━━ Records for this task ━━
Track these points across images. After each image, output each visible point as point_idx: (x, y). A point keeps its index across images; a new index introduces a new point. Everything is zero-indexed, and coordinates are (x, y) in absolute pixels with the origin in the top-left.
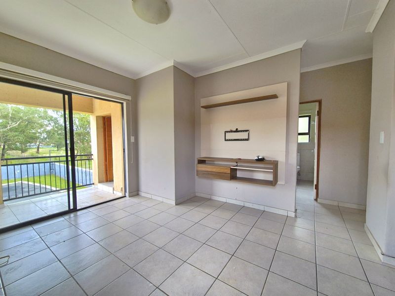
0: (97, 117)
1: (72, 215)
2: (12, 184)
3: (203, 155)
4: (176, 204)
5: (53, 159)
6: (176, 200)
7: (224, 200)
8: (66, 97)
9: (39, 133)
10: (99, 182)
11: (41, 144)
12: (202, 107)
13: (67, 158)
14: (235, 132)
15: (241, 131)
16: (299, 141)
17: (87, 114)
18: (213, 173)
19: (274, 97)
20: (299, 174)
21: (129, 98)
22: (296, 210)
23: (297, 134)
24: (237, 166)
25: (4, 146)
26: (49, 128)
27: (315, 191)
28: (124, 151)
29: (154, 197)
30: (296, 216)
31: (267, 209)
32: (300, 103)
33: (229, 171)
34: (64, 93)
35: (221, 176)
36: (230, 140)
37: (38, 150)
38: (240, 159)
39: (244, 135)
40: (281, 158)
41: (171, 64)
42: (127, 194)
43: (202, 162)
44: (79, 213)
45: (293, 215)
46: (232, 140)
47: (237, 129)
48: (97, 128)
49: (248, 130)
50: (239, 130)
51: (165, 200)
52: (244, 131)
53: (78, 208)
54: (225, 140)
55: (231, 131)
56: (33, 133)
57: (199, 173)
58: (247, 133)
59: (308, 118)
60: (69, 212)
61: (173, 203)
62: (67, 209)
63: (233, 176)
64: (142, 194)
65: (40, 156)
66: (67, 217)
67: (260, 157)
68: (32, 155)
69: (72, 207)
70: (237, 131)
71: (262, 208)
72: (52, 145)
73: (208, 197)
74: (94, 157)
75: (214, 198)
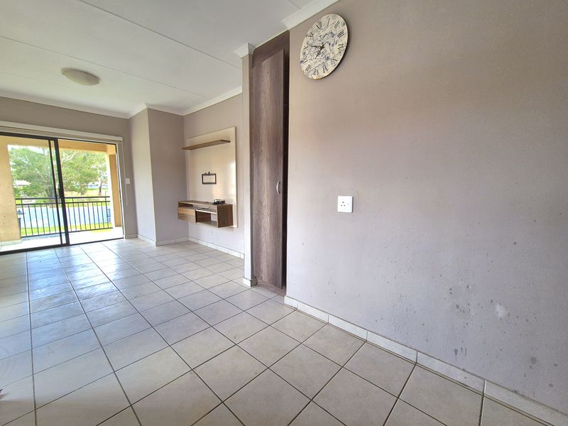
0: (109, 155)
1: (64, 248)
4: (157, 246)
5: (75, 200)
6: (157, 241)
8: (52, 142)
10: (116, 226)
13: (57, 201)
15: (212, 174)
17: (101, 153)
21: (121, 139)
28: (120, 193)
34: (49, 139)
39: (213, 179)
40: (234, 202)
41: (145, 107)
42: (124, 236)
43: (183, 205)
46: (206, 184)
47: (209, 172)
49: (216, 174)
53: (70, 244)
54: (203, 183)
55: (205, 174)
57: (180, 216)
58: (215, 176)
60: (61, 245)
61: (154, 243)
62: (60, 243)
63: (203, 219)
64: (140, 237)
69: (64, 242)
70: (209, 174)
73: (196, 241)
74: (111, 199)
75: (200, 242)
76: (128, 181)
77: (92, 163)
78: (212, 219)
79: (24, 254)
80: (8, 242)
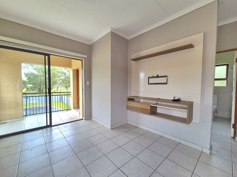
0: (73, 70)
1: (49, 129)
2: (40, 106)
3: (133, 94)
4: (111, 129)
6: (111, 126)
7: (147, 129)
8: (47, 57)
9: (58, 80)
11: (59, 86)
12: (132, 60)
14: (156, 77)
15: (161, 77)
16: (215, 85)
18: (138, 109)
19: (190, 46)
20: (215, 112)
22: (211, 147)
23: (213, 80)
24: (156, 104)
25: (43, 86)
26: (62, 78)
27: (233, 130)
28: (83, 91)
29: (99, 122)
30: (211, 153)
31: (182, 142)
32: (217, 53)
33: (149, 108)
34: (45, 55)
35: (143, 111)
36: (152, 84)
37: (58, 89)
38: (159, 99)
39: (163, 80)
40: (196, 100)
42: (84, 118)
43: (131, 99)
44: (53, 128)
45: (208, 152)
46: (153, 84)
47: (158, 75)
48: (73, 76)
49: (167, 76)
50: (159, 76)
51: (105, 125)
52: (163, 77)
53: (52, 125)
54: (149, 84)
55: (153, 77)
56: (55, 80)
57: (128, 108)
58: (166, 78)
59: (226, 67)
60: (47, 127)
61: (109, 127)
62: (45, 125)
63: (153, 112)
64: (93, 119)
65: (58, 92)
66: (44, 130)
67: (175, 98)
68: (54, 91)
69: (49, 124)
70: (158, 77)
71: (178, 140)
72: (64, 86)
73: (136, 125)
74: (72, 93)
75: (140, 126)
76: (88, 83)
77: (55, 78)
78: (158, 112)
79: (21, 135)
80: (16, 120)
━━━
• **Problem to work on**
Can you write out the data word for word, from its very start through the line with "3: (203, 155)", both ends included, and leave the pictures out?

• **Written solution**
Track these points across images. After each image, output each visible point as point_idx: (x, y). A point keeps its index across images; a new index introduces a new point. Everything is zero-indexed, and coordinates are (x, y) in absolute pixels with the origin in the top-left.
0: (97, 117)
1: (72, 215)
2: (12, 184)
3: (203, 155)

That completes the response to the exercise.